In this homework you will implement this ratio for a dataset of your choice to characterize the words that differentiate each one.

Your first job is to find two datasets with some interesting opposition -- e.g., news articles from CNN vs. FoxNews, books written by Charles Dickens vs. James Joyce, screenplays of dramas vs. comedies.  Be creative -- this should be driven by what interests you and should reflect your own originality. **This dataset cannot come from Kaggle**.  Feel feel to use web scraping (see [here](https://github.com/CU-ITSS/Web-Data-Scraping-S2023) for a great tutorial) or manually copying/pasting text.  Aim for more than 10,000 tokens for each dataset. 
   
Save those datasets in two files: "class1_dataset.txt" and "class2_dataset.txt" 

Q1. Describe each of those datasets and their source in 100-200 words.

Q2. Tokenize those texts by filling out the `read_and_tokenize` function below (your choice of tokenizer).
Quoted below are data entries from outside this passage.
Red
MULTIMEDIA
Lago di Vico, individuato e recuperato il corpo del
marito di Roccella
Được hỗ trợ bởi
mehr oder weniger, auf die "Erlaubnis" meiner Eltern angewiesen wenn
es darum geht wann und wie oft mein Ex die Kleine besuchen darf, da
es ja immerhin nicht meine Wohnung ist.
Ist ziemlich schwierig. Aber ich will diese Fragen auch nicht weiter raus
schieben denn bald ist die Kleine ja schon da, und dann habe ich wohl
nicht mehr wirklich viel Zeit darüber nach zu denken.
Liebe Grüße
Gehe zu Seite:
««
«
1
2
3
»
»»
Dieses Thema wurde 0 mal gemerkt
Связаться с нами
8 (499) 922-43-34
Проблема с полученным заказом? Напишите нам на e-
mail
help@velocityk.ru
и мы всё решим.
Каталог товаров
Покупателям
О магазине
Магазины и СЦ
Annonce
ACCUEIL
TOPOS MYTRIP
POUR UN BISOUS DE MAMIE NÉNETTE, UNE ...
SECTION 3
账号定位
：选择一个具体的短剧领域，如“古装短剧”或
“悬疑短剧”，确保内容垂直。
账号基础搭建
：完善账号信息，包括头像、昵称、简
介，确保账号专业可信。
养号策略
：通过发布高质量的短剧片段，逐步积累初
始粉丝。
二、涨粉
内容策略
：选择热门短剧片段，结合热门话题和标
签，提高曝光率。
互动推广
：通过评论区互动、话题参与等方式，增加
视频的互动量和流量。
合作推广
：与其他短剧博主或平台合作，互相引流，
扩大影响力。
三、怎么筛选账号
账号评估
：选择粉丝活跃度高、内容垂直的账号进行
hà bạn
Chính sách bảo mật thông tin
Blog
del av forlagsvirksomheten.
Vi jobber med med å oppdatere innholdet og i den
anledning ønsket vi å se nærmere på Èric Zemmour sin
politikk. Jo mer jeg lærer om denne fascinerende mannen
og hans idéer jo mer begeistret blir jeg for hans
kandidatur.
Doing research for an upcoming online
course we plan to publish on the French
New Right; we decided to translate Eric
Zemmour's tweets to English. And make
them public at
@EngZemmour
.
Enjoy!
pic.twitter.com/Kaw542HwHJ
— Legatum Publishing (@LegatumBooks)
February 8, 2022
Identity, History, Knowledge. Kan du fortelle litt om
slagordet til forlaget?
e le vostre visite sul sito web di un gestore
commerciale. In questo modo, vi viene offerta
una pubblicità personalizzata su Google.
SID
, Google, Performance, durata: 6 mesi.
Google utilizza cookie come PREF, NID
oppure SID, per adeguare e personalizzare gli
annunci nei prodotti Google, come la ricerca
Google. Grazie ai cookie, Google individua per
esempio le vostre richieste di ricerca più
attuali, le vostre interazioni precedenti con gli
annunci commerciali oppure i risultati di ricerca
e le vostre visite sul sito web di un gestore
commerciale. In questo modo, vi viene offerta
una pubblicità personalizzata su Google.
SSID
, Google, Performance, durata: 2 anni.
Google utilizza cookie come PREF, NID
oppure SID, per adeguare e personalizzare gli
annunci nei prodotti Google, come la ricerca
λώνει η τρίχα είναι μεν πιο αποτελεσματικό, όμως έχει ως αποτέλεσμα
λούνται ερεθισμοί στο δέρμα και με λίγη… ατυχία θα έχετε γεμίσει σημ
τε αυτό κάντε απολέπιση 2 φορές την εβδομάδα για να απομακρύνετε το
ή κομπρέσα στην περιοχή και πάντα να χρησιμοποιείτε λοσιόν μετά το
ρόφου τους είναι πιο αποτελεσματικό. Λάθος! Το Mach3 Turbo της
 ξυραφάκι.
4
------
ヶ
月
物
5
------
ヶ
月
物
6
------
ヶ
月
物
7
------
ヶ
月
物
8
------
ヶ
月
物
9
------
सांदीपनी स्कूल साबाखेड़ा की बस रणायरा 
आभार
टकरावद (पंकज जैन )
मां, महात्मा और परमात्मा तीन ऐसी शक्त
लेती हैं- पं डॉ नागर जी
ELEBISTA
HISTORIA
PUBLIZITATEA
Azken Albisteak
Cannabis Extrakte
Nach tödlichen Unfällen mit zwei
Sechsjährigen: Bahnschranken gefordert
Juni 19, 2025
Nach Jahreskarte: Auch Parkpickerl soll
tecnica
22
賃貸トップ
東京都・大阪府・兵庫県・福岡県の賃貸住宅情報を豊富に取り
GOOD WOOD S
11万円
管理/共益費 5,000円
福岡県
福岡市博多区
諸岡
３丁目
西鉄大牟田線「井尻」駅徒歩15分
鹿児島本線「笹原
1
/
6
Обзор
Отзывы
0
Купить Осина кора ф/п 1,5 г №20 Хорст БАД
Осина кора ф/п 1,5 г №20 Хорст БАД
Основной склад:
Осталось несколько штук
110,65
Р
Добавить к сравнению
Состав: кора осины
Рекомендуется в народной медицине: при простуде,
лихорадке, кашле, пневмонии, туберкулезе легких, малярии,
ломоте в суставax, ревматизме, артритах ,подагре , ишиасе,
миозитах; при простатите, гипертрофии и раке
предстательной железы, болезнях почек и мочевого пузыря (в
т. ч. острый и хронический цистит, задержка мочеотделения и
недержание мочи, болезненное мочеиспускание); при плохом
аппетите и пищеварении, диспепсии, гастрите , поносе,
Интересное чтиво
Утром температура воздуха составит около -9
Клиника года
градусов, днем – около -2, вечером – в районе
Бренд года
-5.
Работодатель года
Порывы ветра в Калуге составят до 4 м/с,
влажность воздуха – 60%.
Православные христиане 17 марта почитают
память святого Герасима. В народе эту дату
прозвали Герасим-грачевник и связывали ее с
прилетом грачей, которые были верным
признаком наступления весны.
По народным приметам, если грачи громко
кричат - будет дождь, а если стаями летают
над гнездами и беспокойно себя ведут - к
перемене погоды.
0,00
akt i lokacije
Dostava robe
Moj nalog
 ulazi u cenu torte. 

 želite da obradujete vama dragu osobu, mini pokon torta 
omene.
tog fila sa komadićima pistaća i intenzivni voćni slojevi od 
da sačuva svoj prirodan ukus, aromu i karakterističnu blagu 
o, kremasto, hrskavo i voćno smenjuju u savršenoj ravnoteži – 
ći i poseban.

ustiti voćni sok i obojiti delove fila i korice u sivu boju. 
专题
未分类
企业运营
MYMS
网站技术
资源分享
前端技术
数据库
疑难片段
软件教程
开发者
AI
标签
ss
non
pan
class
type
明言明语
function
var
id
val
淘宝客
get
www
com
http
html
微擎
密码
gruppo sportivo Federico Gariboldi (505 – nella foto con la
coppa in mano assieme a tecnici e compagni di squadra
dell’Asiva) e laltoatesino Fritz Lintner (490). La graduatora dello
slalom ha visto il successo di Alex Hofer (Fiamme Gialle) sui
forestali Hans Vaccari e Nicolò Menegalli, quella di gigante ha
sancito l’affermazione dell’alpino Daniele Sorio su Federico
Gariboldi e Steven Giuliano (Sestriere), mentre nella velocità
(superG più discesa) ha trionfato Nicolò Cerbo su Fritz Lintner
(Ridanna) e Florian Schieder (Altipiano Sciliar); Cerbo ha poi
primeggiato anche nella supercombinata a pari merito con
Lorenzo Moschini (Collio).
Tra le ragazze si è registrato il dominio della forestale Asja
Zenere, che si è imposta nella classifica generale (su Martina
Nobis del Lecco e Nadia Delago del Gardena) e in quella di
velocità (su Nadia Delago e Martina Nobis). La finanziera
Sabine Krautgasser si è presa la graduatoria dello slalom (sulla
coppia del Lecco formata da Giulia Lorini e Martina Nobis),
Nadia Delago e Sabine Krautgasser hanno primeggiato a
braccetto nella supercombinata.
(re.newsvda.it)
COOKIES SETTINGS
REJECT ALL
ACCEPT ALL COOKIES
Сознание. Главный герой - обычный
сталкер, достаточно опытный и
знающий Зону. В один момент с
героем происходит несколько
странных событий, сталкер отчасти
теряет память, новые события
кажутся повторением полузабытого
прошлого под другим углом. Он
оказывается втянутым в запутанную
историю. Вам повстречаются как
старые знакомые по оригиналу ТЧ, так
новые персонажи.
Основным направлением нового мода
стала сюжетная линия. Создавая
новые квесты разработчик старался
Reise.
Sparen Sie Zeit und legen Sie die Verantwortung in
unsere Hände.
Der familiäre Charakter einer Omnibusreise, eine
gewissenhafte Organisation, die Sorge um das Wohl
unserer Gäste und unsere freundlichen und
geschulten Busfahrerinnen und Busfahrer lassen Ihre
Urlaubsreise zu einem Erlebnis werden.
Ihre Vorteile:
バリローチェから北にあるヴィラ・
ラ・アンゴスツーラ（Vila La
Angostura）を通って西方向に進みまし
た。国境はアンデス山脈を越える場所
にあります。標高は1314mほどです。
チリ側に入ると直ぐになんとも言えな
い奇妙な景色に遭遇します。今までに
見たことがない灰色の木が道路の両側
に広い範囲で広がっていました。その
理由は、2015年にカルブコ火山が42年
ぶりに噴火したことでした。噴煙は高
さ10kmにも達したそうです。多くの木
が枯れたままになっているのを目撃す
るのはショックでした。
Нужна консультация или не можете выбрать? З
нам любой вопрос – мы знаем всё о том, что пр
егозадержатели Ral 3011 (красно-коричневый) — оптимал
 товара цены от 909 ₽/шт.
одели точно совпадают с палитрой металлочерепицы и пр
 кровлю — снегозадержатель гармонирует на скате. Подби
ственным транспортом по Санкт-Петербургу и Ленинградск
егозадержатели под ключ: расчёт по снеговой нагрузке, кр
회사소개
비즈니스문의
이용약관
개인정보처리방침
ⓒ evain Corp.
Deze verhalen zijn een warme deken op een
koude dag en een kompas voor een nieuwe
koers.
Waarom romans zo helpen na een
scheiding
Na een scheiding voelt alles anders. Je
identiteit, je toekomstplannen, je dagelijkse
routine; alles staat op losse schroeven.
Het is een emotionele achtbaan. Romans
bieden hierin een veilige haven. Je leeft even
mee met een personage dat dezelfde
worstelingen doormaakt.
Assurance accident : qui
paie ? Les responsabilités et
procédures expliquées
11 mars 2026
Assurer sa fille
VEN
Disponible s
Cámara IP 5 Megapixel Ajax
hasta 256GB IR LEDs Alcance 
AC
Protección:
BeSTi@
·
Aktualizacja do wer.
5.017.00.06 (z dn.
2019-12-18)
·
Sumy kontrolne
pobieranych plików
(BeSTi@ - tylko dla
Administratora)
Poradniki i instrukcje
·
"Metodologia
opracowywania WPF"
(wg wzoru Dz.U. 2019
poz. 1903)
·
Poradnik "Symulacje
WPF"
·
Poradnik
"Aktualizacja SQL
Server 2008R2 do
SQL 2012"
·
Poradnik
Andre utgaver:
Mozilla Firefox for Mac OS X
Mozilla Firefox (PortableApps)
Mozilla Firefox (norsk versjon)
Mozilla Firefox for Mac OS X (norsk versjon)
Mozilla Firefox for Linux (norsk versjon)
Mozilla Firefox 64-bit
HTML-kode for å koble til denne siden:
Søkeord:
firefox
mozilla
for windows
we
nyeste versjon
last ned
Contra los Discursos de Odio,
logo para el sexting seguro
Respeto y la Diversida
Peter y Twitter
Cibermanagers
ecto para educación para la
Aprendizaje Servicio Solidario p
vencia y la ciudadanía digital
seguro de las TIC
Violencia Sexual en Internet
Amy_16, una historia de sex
The input is a filename and the output should be a list of tokens.

In [None]:
def read_and_tokenize(filename):
    # TODO
    

In [None]:
# change these file paths to wherever the datasets you created above live.
class1_tokens=read_and_tokenize("class1_dataset.txt")
class2_tokens=read_and_tokenize("class2_dataset.txt")

Q3.  Now let's find the words that characterize each of those sources (with respect to the other). Implement the log-odds ratio with an uninformative Dirichlet prior.  This value, $\hat\zeta_w^{(i-j)}$ for word $w$ reflecting the difference in usage between corpus $i$ and corpus $j$, is given by the following equation:

$$
\hat\zeta_w^{(i-j)}= {\hat{d}_w^{(i-j)} \over \sqrt{\sigma^2\left(\hat{d}_w^{(i-j)}\right)}}
$$

Where: 

$$
\hat{d}_w^{(i-j)} = \log \left({y_w^i + \alpha_w} \over {n^i + \alpha_0 - y_w^i - \alpha_w}) \right) -  \log \left({y_w^j + \alpha_w} \over {n^j + \alpha_0 - y_w^j - \alpha_w}) \right)
$$

$$
\sigma^2\left(\hat{d}_w^{(i-j)}\right) \approx {1 \over {y_w^i + \alpha_w}} + {1 \over {y_w^j + \alpha_w} }
$$

And:

* $y_w^i = $ count of word $w$ in corpus $i$ (likewise for $j$)
* $\alpha_w$ = 0.01
* $V$ = size of vocabulary (number of distinct word types)
* $\alpha_0 = V * \alpha_w$
* $n^i = $ number of words in corpus $i$ (likewise for $j$)

In this example, the two corpora are your class1 dataset (e.g., $i$ = your class1) and your class2 dataset (e.g., $j$ = class2). Using this metric, print out the 25 words most strongly aligned with class1, and 25 words most strongly aligned with class2.  Again, consult [Monroe et al. 2009, Fighting Words](http://languagelog.ldc.upenn.edu/myl/Monroe.pdf) for more detail.

In [None]:
def logodds_with_uninformative_prior(one_tokens, two_tokens, display=25):
    
    # TODO

In [None]:
logodds_with_uninformative_prior(class1_tokens, class2_tokens)